Saat aku keluar kamar dan duduk di samping mu
Apa itu kebahagiaan? Sesuatu yang membahagiakan

Saat kamu berbicara itu adalah lagu kebahagiaanku
Apa itu kebahagiaan? Apa itu kebahagiaan?
Saat kamu bercerita tentang kisah nostalgia
Apa itu kebahagiaan? Sesuatu yang membanggakan

Aroma kopi di pagi hari adalah aroma kebahagiaan
Apa itu kebahagiaan? Apa itu kebahagiaan?
Saat kamu membaca koran favorit mu?
Apa itu kebahagiaan? Kabar yang menggembirakan

Saat suara terompet berbunyi, menyambut seorang raja baru
Apa itu kebahagiaan? Apa itu kebahagiaan?
Saat kamu mengajak ku pergi ke acara resmi
Apa itu kebahagiaan? Martabat yang tidak dimiliki siapa pun

Kesulitan mu, aku mengerti, kesulitan ku, kamu lebih paham
Apa itu kebahagiaan?

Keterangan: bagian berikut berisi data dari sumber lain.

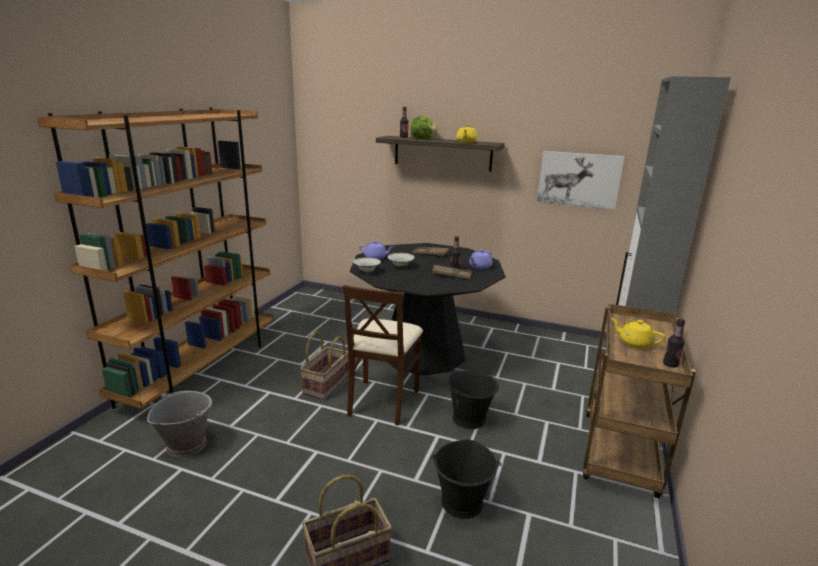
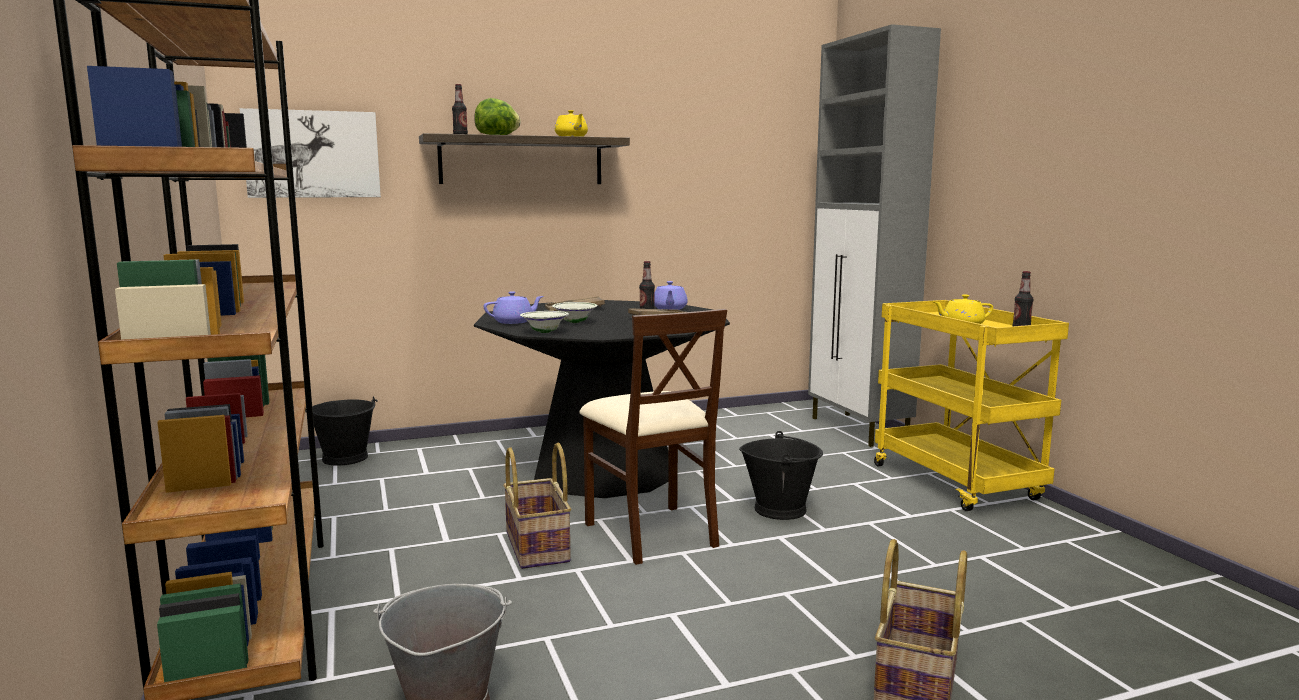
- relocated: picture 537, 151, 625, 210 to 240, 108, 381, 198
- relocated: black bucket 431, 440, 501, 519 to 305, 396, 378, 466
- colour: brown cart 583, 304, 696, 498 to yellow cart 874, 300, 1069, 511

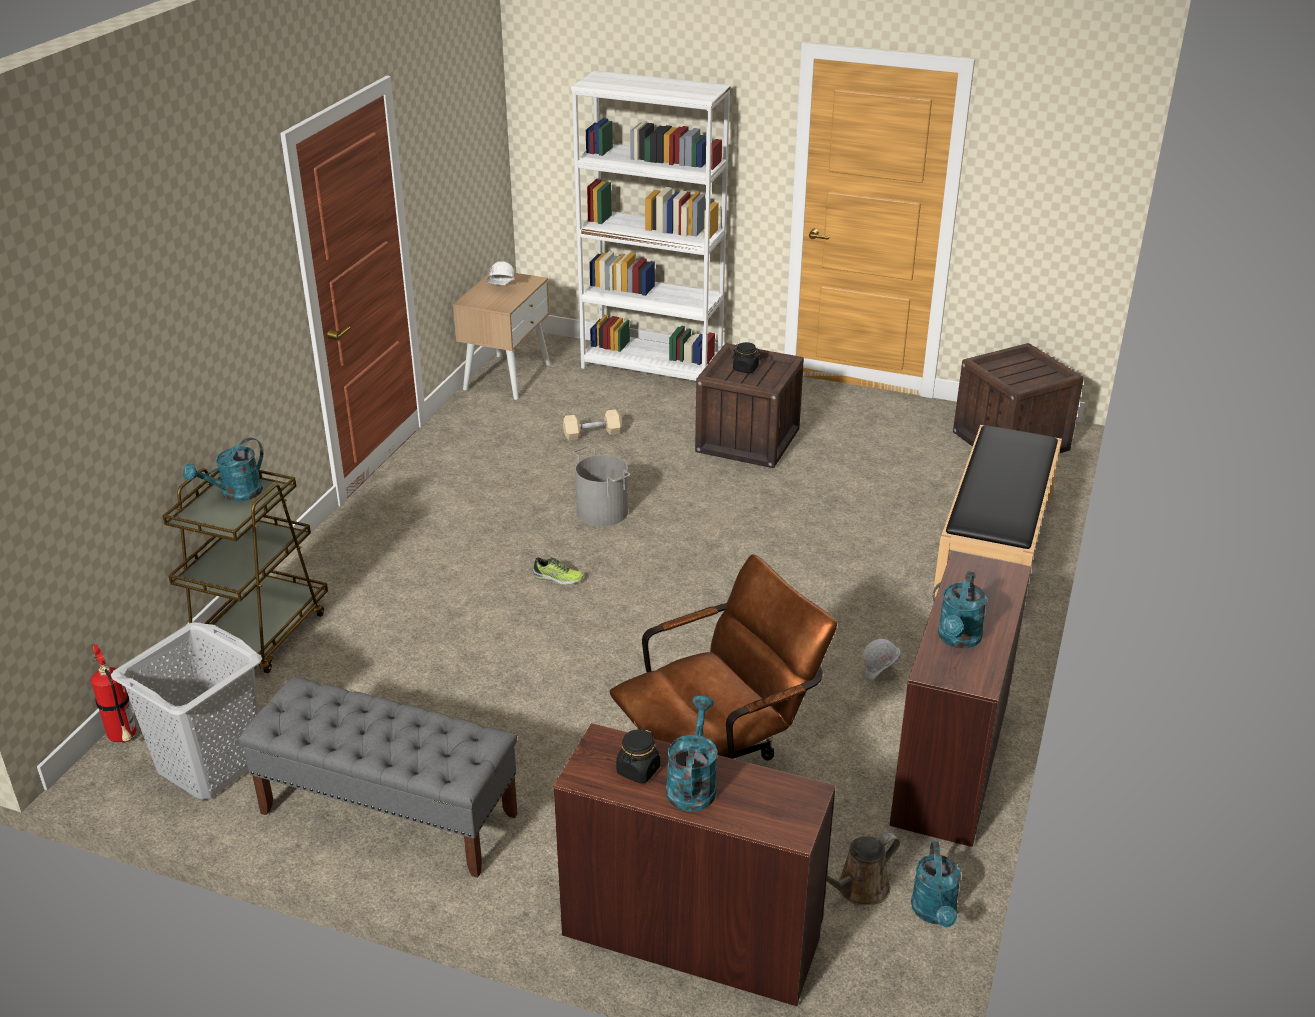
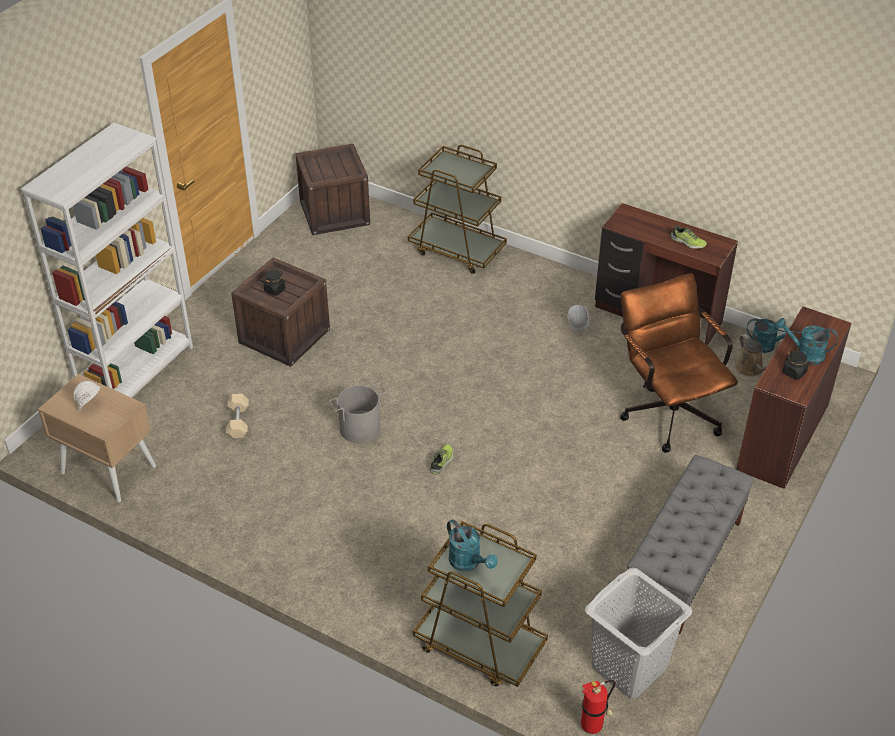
- exchanged: black bench 932, 425, 1062, 600 to brown cart 408, 145, 507, 274
- exchanged: turquoise watering can 938, 571, 987, 648 to shoe 671, 225, 707, 249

Apa itu kebahagiaan?
Saat aku mengajak mu ke acara sahabat ku
Apa itu kebahagiaan? Kebanggaanku adalah kebahagiaan

Hari di mana kamu membawa ku ke rumah yang mungil
Apa itu kebahagiaan? Apa itu kebahagiaan?
Kamu berkata akan membahagiakan keluarga kita
Apa itu kebahagiaan? Ikrar mu adalah kebahagiaan ku

Saat kamu berpura-pura pergi dan meninggalkan ku
Apa itu kebahagiaan? Apa itu kebahagiaan?
Kamu masih mengawasiku dari jauh dan berpura-pura
Apa itu kebahagiaan? Aku tidak bisa pergi jauh dari mu

Mempersilahkan kamu datang ke rumah yang bahagia
Apa itu kebahagiaan? Kita tidak bisa berhenti tersenyum

15 November 2022

Bittersweet Karawaci

Aku dan kamu duduk di kafe
Kita berdua punya selera yang sama
Saat aku dan kamu berada di Books & Beyond
Aku ingin membaca buku yang selalu disegel plastik

Kamu tanya "tidak ada segel lain?"
Dan mengajak ku minum Americano
"Haruskah penerbit menyampul buku dengan kertas daur ulang?"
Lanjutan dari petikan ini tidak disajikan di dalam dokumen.